La réponse de l’organisme est immédiate : toutes les défenses immunitaires convergent vers les sinus et provoquent congestions et céphalées. Le combat est intense et long. Mais puisque je suis encore jeune, mon système immunitaire prend le dessus sur le virus sans trop de difficulté. Acculé dans le cul de sac des fosses nasales, affaibli, celui-ci parvient à employer ses ultimes forces pour transpercer la paroi qui le sépare du cerveau et à s’y réfugier. C’est ce transpercement qui, il y a quelques jours, a provoqué l’anosmie.
La réponse immunitaire devient alors malaisée : pour le corps, impossible d’attaquer sans provoquer des dommages irréparables au cerveau. Sachant qu’il a les coudées franches, le virus se fait justement discret pour ne pas forcer une réaction démesurée de l’organisme. Il attaque les neurones un à un et se réplique en eux. Il regagne des forces. La seule réaction possible de l’organisme est de faire monter la fièvre, surtout le soir et le matin, 38 à peine, ce qui explique cette sensation de chaud à la tête. Et le virus continuera de se répliquer à bas bruit jusqu’à, pourquoi pas, la perte de la vision périphérique ou de la grammaire la plus élémentaire.
J’enregistre mes cours en vidéo pour ceux de mes élèves qui ne pourraient pas assister aux classes virtuelles. Et je ne m’attendais pas à prendre plaisir à m’enregistrer, à contrôler mon débit, mon élocution et ma posture face caméra. Plus tard, j’envoie à J. pour la première fois de ma vie un enregistrement vocal — et plaisir aussi à travailler ma voix imparfaite.
Il faudrait devenir un homme orchestre, conscient non seulement du texte, mais aussi de l’image et du son. Il faudrait de plus en maîtriser l’ensemble des paramètres de diffusion. C’est encore François Bon qui a raison. Le micro, la caméra, forcent à la réflexion de soi sur soi.

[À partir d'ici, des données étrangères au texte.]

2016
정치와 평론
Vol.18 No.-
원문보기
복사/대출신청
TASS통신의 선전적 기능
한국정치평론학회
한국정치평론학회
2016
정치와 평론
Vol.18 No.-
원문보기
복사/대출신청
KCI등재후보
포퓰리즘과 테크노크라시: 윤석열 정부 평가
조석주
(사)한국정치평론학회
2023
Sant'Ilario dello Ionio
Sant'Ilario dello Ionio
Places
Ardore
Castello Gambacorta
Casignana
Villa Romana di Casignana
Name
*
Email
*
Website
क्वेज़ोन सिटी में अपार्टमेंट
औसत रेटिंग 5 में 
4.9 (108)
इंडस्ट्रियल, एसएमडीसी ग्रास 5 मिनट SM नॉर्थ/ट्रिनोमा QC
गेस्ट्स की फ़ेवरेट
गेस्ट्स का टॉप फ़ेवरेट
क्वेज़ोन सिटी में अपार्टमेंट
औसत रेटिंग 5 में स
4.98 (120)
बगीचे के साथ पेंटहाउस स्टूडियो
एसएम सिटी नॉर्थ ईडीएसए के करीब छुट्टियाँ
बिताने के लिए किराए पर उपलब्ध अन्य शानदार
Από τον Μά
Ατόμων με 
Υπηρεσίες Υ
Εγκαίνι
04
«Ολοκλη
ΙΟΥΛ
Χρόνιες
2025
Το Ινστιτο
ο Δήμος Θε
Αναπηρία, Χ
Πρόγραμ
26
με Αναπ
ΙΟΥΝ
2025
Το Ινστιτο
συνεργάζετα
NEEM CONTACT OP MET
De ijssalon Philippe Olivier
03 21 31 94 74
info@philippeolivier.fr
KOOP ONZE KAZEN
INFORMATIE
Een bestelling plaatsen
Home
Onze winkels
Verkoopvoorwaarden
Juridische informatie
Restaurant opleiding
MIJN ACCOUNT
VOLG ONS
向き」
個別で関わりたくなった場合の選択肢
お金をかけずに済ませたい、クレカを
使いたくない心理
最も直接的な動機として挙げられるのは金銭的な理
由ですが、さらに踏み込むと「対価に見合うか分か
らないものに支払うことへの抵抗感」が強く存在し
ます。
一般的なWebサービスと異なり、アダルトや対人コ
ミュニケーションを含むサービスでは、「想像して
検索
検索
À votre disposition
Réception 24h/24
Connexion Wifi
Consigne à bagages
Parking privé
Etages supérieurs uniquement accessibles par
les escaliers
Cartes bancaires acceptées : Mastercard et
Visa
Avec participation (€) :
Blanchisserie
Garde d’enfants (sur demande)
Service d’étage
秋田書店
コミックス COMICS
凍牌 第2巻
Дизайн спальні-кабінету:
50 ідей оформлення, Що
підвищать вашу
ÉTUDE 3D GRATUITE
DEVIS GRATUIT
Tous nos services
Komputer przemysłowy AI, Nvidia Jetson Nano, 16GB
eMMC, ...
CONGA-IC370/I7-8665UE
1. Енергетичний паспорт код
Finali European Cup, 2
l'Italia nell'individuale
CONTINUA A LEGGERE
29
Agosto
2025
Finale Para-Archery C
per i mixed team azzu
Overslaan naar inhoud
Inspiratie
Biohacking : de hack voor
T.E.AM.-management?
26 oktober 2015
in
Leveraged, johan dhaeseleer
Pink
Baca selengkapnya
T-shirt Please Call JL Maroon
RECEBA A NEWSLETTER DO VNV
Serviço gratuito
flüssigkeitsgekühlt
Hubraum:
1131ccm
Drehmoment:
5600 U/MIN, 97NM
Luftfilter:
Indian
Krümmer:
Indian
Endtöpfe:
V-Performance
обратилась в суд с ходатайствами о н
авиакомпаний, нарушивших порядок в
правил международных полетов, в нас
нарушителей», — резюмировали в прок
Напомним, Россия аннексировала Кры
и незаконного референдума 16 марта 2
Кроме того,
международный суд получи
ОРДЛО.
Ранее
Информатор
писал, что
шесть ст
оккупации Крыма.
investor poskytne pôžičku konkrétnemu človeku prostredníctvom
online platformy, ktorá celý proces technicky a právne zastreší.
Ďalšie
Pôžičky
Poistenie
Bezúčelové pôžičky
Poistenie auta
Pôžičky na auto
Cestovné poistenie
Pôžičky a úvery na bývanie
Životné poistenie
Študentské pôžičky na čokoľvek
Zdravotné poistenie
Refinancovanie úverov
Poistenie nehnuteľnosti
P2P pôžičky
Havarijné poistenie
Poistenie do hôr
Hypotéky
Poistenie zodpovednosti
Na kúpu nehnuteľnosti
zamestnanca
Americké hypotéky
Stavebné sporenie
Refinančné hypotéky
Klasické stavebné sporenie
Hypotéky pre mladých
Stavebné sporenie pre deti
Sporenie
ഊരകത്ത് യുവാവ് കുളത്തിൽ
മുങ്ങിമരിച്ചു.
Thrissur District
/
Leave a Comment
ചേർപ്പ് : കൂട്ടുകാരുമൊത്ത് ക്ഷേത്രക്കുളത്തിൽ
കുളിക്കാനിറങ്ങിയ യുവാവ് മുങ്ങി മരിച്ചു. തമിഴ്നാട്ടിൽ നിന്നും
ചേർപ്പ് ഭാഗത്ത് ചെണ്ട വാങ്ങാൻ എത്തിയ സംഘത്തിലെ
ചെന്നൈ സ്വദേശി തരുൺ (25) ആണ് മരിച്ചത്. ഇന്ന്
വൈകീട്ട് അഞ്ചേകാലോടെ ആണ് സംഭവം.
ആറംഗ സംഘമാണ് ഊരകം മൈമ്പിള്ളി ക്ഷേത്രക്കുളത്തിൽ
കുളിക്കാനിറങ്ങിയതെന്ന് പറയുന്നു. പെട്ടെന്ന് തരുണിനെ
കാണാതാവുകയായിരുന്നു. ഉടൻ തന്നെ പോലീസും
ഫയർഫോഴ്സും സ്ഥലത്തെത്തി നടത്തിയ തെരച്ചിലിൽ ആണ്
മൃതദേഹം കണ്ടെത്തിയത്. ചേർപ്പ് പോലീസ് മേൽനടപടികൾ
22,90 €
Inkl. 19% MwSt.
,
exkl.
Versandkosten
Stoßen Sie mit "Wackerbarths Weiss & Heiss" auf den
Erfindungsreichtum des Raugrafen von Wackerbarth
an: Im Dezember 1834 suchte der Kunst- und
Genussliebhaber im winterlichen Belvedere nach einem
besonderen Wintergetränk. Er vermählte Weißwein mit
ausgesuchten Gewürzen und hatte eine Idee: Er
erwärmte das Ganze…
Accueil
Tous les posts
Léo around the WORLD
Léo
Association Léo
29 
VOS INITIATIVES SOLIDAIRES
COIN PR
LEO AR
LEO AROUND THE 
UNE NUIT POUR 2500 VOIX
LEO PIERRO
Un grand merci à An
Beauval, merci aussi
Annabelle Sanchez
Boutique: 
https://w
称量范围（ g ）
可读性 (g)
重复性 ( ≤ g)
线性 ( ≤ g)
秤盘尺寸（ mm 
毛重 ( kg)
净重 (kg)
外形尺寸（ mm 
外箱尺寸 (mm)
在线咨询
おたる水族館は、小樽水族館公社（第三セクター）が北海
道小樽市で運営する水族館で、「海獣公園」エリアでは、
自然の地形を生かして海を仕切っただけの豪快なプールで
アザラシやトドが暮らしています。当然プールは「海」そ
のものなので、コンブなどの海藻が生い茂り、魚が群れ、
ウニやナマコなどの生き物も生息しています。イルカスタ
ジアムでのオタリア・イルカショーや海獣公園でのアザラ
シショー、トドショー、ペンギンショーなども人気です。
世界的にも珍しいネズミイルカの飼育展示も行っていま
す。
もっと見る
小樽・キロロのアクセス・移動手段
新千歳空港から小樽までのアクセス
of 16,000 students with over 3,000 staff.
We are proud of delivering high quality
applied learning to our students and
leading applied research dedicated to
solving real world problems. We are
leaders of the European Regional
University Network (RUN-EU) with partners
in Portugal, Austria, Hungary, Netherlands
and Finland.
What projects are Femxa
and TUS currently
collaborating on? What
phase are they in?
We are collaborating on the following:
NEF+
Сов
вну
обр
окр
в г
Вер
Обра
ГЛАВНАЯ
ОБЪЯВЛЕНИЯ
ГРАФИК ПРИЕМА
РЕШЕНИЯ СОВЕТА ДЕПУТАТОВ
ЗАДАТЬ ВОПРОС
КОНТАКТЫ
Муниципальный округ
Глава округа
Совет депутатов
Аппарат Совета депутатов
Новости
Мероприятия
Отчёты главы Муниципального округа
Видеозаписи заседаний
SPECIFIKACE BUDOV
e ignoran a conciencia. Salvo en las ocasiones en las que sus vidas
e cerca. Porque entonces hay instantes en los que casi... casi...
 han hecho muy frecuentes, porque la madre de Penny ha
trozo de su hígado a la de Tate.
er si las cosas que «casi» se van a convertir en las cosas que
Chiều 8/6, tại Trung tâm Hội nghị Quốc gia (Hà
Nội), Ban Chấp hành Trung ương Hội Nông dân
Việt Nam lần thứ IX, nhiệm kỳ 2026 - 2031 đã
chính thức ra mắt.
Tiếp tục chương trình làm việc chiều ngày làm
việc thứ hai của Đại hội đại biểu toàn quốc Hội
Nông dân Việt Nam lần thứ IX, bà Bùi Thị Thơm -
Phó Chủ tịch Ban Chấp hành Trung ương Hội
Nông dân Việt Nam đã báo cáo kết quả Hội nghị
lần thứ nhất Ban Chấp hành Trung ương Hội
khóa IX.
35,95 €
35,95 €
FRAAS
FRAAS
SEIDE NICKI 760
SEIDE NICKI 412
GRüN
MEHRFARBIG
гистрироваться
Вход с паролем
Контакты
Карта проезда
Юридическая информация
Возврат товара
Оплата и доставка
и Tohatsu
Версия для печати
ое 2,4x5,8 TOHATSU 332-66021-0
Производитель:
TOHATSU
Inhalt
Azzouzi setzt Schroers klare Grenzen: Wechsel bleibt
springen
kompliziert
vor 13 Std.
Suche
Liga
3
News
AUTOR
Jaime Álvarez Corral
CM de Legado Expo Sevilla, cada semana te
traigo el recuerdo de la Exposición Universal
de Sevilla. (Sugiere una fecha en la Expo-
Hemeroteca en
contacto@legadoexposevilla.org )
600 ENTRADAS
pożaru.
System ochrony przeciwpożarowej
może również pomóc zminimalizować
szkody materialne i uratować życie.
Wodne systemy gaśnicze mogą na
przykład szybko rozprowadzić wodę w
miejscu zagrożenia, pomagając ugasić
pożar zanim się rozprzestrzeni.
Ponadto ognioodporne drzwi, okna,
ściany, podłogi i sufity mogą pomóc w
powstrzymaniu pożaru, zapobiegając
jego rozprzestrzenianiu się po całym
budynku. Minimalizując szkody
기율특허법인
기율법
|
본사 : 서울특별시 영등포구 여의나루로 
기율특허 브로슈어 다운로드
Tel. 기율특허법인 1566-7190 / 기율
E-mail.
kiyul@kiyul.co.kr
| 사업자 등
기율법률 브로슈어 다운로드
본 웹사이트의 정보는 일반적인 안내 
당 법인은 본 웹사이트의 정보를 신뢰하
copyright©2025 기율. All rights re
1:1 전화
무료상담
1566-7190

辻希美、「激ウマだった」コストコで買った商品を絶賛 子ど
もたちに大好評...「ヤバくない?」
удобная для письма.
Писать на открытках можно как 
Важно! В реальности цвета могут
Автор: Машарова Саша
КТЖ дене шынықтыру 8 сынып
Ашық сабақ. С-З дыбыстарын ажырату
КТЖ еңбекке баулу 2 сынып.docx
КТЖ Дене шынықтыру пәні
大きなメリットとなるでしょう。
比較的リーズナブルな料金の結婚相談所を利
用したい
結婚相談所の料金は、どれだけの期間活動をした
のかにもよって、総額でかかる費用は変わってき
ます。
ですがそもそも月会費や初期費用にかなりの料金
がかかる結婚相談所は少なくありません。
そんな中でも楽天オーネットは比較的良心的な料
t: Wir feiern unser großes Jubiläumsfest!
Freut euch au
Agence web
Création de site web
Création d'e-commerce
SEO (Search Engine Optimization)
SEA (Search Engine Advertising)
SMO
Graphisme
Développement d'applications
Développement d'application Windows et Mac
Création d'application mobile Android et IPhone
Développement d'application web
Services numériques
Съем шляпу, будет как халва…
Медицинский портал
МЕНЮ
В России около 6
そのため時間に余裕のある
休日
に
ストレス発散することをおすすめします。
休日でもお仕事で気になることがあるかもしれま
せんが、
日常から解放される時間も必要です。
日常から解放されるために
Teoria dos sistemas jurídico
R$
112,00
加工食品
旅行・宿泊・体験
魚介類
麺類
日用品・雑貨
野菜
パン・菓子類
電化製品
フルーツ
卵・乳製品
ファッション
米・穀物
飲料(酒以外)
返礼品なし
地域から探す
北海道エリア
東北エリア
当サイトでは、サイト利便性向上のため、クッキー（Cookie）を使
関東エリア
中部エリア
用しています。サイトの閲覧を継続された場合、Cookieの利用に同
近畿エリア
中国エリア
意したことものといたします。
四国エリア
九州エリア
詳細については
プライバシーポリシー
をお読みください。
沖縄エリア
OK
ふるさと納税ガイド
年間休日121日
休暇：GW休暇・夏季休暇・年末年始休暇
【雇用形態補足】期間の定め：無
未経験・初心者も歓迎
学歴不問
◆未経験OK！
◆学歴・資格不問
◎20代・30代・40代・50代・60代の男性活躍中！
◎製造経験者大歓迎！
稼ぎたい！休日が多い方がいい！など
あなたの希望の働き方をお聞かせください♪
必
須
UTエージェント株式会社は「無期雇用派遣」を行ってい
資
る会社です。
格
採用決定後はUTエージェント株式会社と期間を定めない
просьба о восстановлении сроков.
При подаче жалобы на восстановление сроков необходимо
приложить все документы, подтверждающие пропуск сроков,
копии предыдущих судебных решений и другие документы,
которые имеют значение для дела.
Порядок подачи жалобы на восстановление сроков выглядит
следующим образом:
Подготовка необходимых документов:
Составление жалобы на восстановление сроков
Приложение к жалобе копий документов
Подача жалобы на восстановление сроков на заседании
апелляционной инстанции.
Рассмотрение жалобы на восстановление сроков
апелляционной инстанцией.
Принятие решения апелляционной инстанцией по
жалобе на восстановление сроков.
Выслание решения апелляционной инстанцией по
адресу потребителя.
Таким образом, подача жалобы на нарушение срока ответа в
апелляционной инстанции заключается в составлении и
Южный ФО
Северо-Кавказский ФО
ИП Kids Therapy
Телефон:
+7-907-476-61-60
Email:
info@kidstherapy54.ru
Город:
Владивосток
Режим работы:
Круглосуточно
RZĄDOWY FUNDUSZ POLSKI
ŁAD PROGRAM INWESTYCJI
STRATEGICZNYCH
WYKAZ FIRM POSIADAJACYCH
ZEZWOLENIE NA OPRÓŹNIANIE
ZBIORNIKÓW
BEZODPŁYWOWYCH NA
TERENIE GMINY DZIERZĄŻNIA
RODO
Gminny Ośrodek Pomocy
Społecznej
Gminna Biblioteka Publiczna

« Mais des voix d’homme nous réveillent et nous noient. »
Je passe un temps certain sur les réseaux sociaux à consulter le plus abominable de l’âme humaine — abrutis, fascistes, débiles mentaux, haineux, politiques puérils, leader d’opinion à foutre la tête dans une ornière, intellectuel prolétaroïde le cul avachi dans la mousseline — je passe mon temps à observer ces avis pour être bien certain que oui, c’est dans ce monde que je vis et que j’en porte ma part de responsabilité, puisqu’à trente ans je n’ai pas encore su peser pour le faire aller mieux.
Je passe tellement de temps à lire ces inepties terrifiantes qu’à la fin, je crois, elles me montent à la tête. Je me surprends parfois, en cuisinant des pâtes ou en faisant mon footing, à me repasser mentalement des séquences de BFM, d’obscurs posts de forum jv.com, ou bien le twitter de Donald Trump, ou bien encore le blog conspirationniste de telle ou telle célébrité du show-business à la française — je les revois passer sous mes yeux, je me les répète et je cherche un moyen de les reprendre à mon compte.
J’aimerais faire un texte de tout ceci, de la même manière qu’on malaxe ensemble des morceaux de pâte à modeler. Quelque chose qui me prouverait aussi que le monde est encore maniable.
Entamons avec J. une correspondance via mémos vocaux : nous lisons des poèmes, nous parlons de nos vies et de ce qu’on voit à la fenêtre.